Sunday, February 13, 2011

the Show at the Clay Gallery in Ann Arbor, MI

Monica and Shirley, to the left and right of me
Just before the start of February I took my work in to the Clay Gallery in Ann Arbor to set up for the month-long show I was having  (Jan 30 - Feb 28th).  I'll continue to be in the gallery through March, but the show in their 'gallery space' was February.  Monica Wilson and Shirley White-Black helped me set up, with shelf-hanging expertise from Yiu-Keung Lee, and post card help from Donna Williams.   In addition, Marcia Polenberg introduced me at my talk on Sunday, and will be writing an article for Ceramics Monthly.   Lots of expert help!
Monica  looks for holes in the wall to spackle
Fletcher's Dream--a porcelain clay notebook
 Here are some photos of the setting up---Monica contemplates the next hole in the wall that needs filling, spatula in hand, and Monica, Shirley and I discuss how to handle the numbering of work on the wall.  No job is ever done alone, and it's always great to have good advise and help!  I decided to take in two of my clay notebooks, and the porcelain one is pictured, here "Fletcher's Dream".  For those of you who heard me say that I was going to have more masks done  (Randy..)  I apologize.  I just didn't have time.  I'm thinking, though, that I will get two more masks made in time for the Toledo "Art-O-Matic", in late March!  Hope springs eternal.....!!

· · ·

=== Requirement 1 ===
Rewrite the part of the gallery show post that opens with the words containing "Sunday, February 13, 2011" and closes with "of expert help!", putting "Art Center" in place of "Clay Gallery".
=== Requirement 2 ===
Which people does the gallery show post name by both first and last name?
Work only from the gallery show post above.

=== Dataset section ===
· · ·

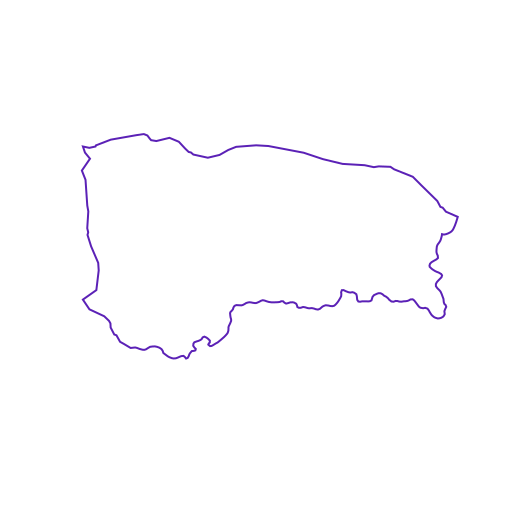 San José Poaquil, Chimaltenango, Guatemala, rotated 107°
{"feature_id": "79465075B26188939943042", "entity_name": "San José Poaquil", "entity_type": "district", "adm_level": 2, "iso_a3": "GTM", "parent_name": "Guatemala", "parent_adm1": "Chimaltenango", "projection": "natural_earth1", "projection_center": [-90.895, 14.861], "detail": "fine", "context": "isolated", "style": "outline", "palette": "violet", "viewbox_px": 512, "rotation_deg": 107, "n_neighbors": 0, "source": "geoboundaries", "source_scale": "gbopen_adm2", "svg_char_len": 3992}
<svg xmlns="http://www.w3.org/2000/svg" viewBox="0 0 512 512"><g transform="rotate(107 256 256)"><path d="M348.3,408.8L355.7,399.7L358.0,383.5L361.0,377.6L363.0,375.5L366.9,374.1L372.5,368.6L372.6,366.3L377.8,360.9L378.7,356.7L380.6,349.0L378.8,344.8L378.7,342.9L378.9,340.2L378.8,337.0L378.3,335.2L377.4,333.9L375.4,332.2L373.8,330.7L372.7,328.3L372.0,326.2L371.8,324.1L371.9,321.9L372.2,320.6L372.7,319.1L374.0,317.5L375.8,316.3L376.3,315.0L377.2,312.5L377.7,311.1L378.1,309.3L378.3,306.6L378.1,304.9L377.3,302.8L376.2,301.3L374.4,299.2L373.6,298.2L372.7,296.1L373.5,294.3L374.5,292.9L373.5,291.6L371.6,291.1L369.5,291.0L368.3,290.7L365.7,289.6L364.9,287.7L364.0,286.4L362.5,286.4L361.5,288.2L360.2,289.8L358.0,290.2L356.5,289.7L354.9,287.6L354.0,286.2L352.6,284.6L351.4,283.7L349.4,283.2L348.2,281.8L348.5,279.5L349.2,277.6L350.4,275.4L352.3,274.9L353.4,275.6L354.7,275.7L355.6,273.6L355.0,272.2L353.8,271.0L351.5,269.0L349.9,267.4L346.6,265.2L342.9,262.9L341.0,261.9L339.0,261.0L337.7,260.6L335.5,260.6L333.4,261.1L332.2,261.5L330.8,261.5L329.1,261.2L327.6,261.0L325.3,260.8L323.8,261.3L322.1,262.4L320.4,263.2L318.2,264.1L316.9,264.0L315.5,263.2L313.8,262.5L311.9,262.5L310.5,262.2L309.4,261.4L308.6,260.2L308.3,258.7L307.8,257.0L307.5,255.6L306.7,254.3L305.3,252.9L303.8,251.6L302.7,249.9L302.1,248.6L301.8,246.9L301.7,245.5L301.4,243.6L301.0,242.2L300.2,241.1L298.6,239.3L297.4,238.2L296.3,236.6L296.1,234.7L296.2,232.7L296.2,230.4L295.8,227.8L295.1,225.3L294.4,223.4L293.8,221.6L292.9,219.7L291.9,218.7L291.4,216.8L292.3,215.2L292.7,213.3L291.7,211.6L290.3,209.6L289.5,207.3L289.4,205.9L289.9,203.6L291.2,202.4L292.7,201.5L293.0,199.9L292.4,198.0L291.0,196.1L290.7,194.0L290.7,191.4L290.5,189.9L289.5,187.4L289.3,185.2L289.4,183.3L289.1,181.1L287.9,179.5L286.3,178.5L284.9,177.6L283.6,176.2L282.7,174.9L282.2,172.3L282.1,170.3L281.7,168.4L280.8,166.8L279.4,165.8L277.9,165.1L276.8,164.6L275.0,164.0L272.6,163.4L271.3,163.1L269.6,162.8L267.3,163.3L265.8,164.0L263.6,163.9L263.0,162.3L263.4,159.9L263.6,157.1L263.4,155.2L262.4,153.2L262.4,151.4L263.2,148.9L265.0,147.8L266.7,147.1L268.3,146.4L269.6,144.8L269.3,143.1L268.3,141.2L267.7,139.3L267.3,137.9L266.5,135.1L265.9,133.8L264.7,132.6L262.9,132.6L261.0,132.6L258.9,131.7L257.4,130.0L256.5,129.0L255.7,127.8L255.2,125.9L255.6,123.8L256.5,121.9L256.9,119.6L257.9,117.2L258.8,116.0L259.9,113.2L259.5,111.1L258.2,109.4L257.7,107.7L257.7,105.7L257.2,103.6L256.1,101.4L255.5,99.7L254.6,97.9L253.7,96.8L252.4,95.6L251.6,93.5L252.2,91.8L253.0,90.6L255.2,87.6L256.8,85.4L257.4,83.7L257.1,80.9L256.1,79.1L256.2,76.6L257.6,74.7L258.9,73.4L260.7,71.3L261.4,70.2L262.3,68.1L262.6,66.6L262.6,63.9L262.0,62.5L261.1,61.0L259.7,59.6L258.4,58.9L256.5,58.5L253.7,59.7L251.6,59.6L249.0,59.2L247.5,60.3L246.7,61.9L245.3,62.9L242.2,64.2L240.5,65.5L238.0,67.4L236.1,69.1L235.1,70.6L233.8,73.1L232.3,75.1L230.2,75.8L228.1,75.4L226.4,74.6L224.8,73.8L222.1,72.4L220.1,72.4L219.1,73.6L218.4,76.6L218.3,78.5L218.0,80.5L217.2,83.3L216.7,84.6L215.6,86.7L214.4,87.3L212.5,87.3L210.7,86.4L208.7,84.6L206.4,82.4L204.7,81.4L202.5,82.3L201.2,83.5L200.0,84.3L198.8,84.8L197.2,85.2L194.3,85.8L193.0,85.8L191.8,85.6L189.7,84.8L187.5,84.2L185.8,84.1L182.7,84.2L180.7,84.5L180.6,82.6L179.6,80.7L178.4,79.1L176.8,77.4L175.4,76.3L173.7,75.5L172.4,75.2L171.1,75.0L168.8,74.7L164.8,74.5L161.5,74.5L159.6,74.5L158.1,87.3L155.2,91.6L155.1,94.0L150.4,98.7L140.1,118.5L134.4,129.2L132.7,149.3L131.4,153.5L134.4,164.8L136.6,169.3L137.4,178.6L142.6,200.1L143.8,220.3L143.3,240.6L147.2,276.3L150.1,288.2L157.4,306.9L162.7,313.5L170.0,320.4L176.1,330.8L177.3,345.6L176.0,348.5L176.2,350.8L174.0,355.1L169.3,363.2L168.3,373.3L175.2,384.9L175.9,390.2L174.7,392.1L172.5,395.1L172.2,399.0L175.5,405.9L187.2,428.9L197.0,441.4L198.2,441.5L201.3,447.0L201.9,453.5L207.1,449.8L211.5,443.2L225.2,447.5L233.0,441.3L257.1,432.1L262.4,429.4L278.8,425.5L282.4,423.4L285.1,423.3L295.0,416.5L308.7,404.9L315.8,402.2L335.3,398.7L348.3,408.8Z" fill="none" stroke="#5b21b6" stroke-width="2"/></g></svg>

· · ·

=== Exercise result 1 ===
Sunday, February 13, 2011

the Show at the Art Center in Ann Arbor, MI

Monica and Shirley, to the left and right of me
Just before the start of February I took my work in to the Art Center in Ann Arbor to set up for the month-long show I was having  (Jan 30 - Feb 28th).  I'll continue to be in the gallery through March, but the show in their 'gallery space' was February.  Monica Wilson and Shirley White-Black helped me set up, with shelf-hanging expertise from Yiu-Keung Lee, and post card help from Donna Williams.   In addition, Marcia Polenberg introduced me at my talk on Sunday, and will be writing an article for Ceramics Monthly.   Lots of expert help!

=== Exercise result 2 ===
Monica Wilson
Shirley White-Black
Yiu-Keung Lee
Donna Williams
Marcia Polenberg